Now it's a matter of maybe carrying some extra tools with you. Maybe you want to wear your helmet when you ride your bike. Maybe you want to have some knee pads. If you wore ten knee pads on each leg, that would be overkill and that would cause more of a problem than it would help you. See, your coping skills can be out of proportion to what you need them to be. So, in what ways are you trying to protect yourself that are actually getting in the way now? But there's nothing wrong with maybe carrying with you some quarters to put in an air machine at a gas station so that you can pump up your tire if it gets a little low and that's what's causing the wobble. Or maybe to put a little basket on the bike that has a bottled water in there because you might get thirsty and that might help keep you hydrated while you pedal. When you have things that are helpful, you just pull out the tool that you need. Maybe carry a Band-Aid in your pocket in case you need to slap one on. If you do fall and skin your knee, it's not buying a whole new bike again and recovering from that huge crash you had. You've already done that. You're already on your new journey. You may need to have some tools in your toolkit that will help you to optimize when you wobble and fall. But it doesn't mean it's a catastrophe.
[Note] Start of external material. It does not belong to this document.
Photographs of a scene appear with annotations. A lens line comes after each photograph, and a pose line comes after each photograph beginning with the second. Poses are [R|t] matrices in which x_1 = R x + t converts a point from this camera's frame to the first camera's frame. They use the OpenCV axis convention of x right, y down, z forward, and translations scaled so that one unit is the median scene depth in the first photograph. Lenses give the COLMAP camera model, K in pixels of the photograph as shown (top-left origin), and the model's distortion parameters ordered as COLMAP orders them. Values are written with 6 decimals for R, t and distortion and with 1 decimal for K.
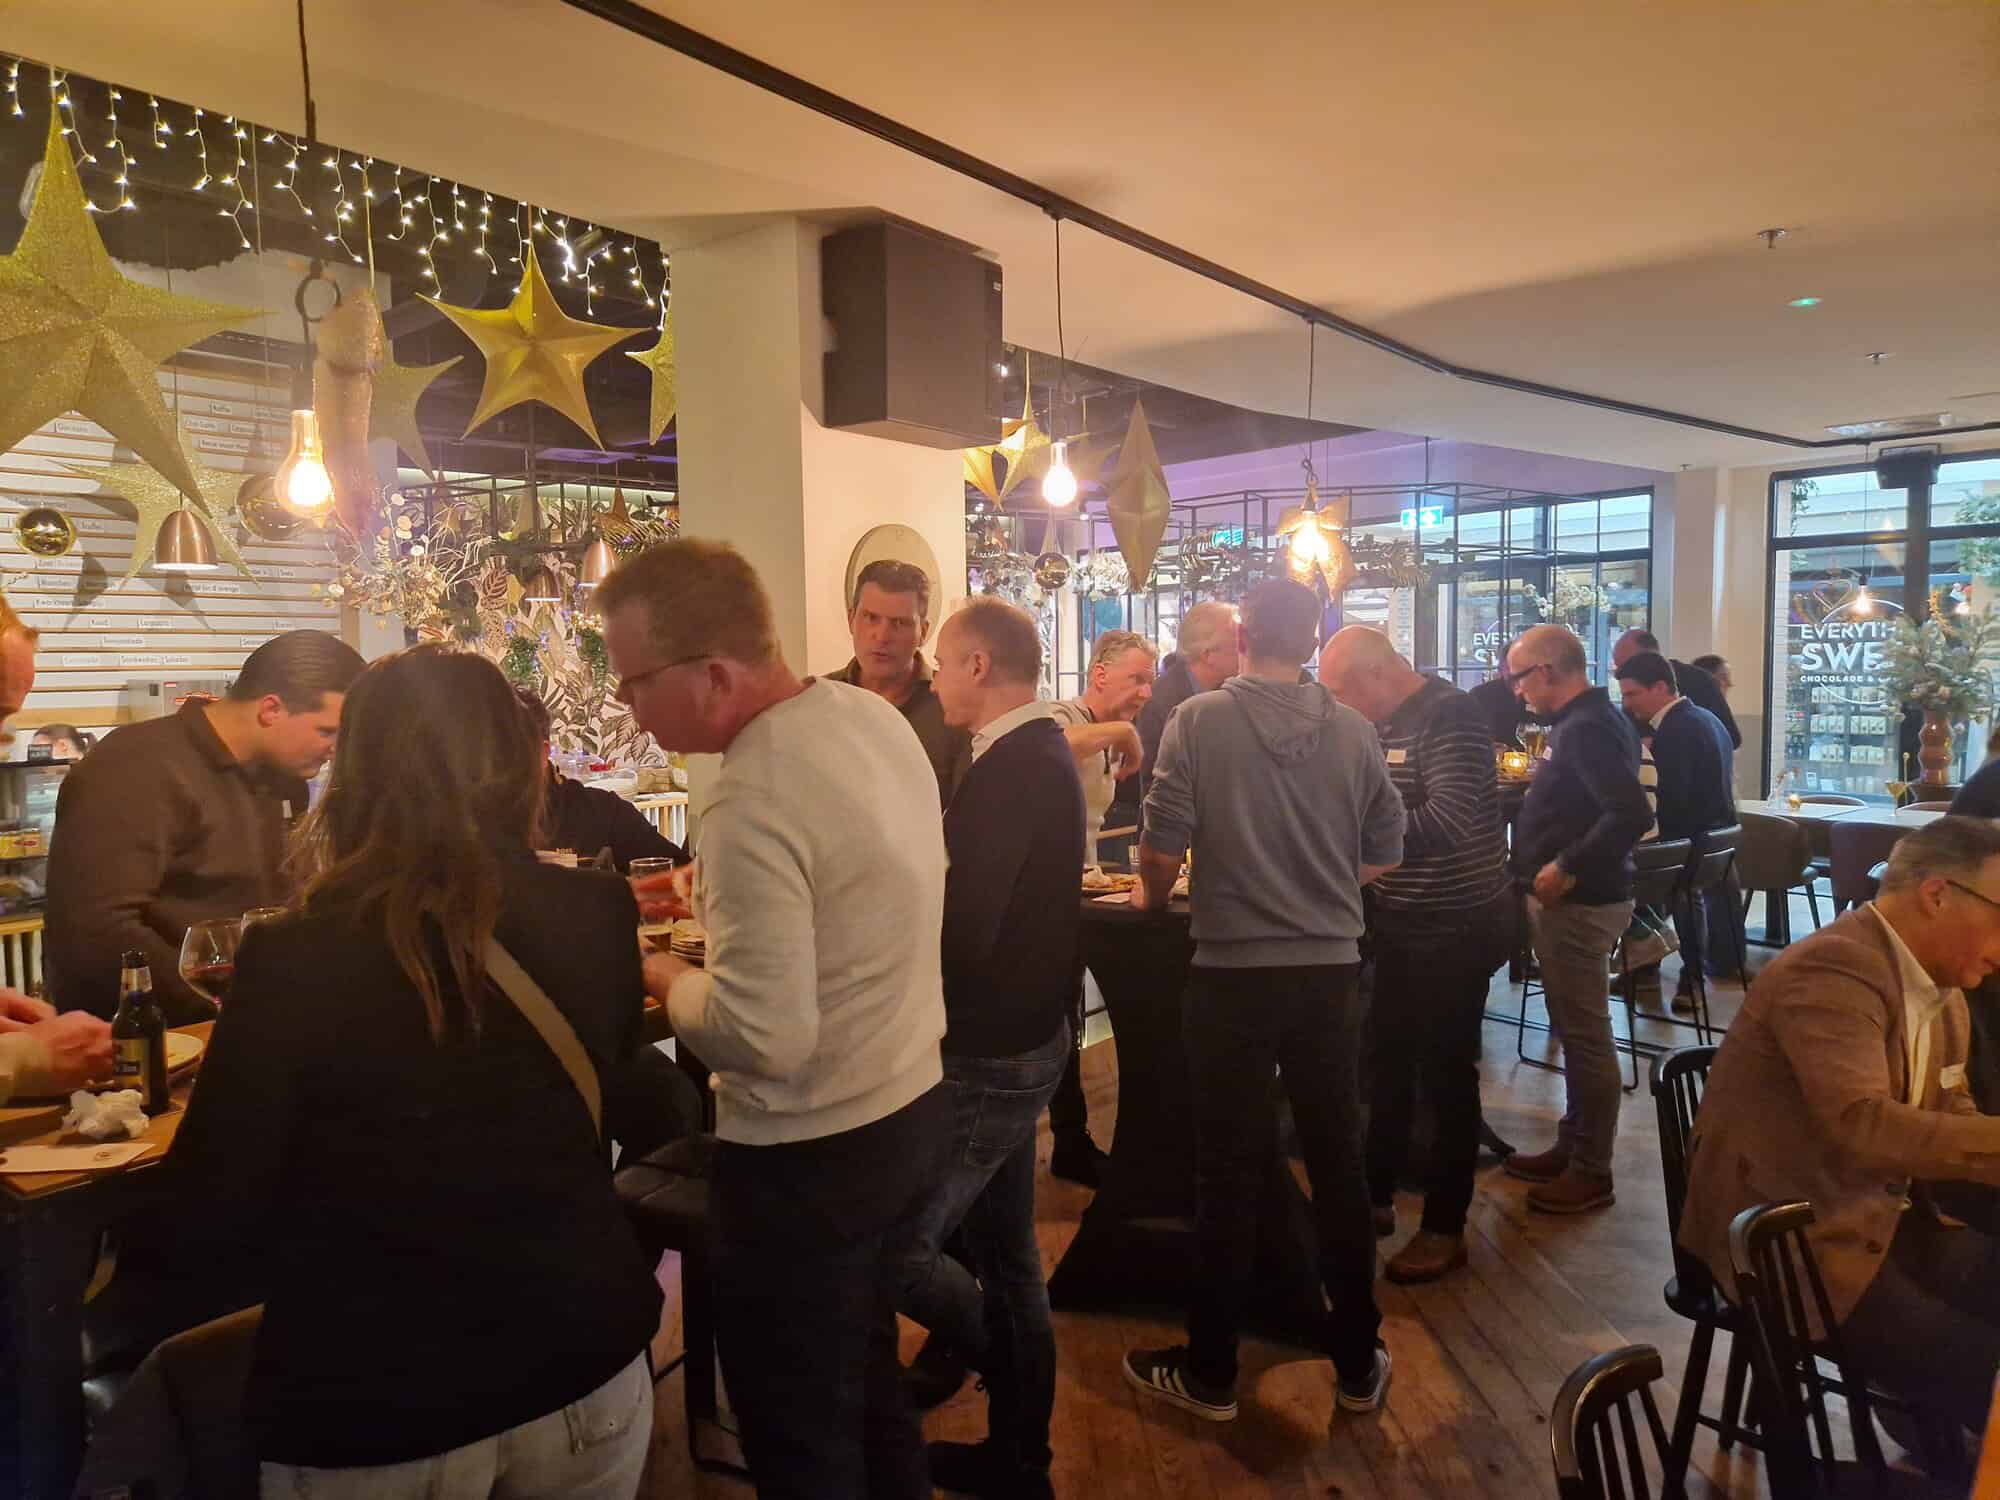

Taking you back to that catastrophe that you had had that big wound trauma that put you on your guard and wanted to make you put every elbow, knee pad, helmets to the extreme on you. No. Just use caution. Be wise, look out for potholes, keep pedaling, enjoy the new journey. You're already on it.
Traumatic Memory Vs. Chronological Time
I wanted to encourage you with that because that's the difference between traumatic memory and actual chronological time you are present, you were hurt, you might still feel like you have a black and blue mark or a few of them, and you don't want them to get bumped. Again. Totally understandable. But if and when they get bumped, you can tend to them with compassion and care, or find others now who can tend to them with compassion and care. And you can process and heal because you survived that initial catastrophe. And the way I know that is because you're here now. You would not be if you were in immediate survival danger. Using your logic, maybe having some sips of coffee while you read. If you were really in fight or flight danger right now, a survival mode, you wouldn't be reading and thinking about how this applies to you. So, you have survived 100% of the things that you've been through. If you're still bruised, it's because you were wounded. And if you're still feeling those spots are tender, then tend to them. Comfort them, get them the support they need, the healing, the processing. But please don't mistake that you are no longer on the journey of the trauma. You are on the journey of recovery from that trauma. When you can acclimate to present time and space, it helps you to realize that you are no longer powerless, that you have power.